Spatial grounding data
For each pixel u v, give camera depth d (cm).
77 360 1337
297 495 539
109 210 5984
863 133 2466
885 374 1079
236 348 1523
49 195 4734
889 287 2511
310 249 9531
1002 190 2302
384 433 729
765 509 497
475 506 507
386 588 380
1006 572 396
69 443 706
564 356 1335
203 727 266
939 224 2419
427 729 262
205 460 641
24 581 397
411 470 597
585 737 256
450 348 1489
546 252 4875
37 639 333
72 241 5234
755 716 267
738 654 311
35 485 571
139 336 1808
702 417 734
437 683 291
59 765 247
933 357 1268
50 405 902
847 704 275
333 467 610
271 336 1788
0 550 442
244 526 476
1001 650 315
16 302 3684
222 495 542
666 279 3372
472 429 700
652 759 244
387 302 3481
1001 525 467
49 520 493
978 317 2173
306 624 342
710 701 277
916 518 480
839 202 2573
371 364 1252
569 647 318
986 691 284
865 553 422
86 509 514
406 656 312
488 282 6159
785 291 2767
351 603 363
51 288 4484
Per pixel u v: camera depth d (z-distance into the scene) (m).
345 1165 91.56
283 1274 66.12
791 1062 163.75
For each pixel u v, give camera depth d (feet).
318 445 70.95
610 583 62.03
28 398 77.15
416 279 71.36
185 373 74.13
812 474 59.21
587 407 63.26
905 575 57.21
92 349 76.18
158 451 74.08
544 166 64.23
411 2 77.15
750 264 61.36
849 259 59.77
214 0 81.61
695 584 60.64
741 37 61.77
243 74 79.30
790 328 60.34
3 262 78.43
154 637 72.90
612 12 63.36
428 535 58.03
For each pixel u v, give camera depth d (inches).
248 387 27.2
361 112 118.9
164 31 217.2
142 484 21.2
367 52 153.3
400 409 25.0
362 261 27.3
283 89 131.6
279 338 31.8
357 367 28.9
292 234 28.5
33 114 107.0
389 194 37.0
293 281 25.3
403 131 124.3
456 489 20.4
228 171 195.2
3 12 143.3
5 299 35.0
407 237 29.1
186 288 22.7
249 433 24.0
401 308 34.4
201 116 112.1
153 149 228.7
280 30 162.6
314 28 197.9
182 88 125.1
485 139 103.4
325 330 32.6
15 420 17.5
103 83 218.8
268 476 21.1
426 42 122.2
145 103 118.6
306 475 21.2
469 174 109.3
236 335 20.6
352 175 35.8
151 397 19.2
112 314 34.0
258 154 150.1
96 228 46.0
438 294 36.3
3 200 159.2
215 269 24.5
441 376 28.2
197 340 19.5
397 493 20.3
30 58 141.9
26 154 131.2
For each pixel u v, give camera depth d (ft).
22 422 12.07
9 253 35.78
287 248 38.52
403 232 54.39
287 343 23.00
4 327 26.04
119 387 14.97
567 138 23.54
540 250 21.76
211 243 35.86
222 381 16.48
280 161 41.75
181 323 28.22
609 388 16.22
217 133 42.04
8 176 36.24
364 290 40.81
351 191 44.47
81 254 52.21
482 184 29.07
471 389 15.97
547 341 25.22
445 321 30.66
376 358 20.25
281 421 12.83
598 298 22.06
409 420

WORK TASK: Copy the lines from the entries above in which the word "pixel" appears.

SOLVED EXERCISE:
For each pixel u v, give camera depth d (cm).
Per pixel u v: camera depth d (z-distance into the scene) (m).
For each pixel u v, give camera depth d (feet).
For each pixel u v, give camera depth d (inches).
For each pixel u v, give camera depth d (ft).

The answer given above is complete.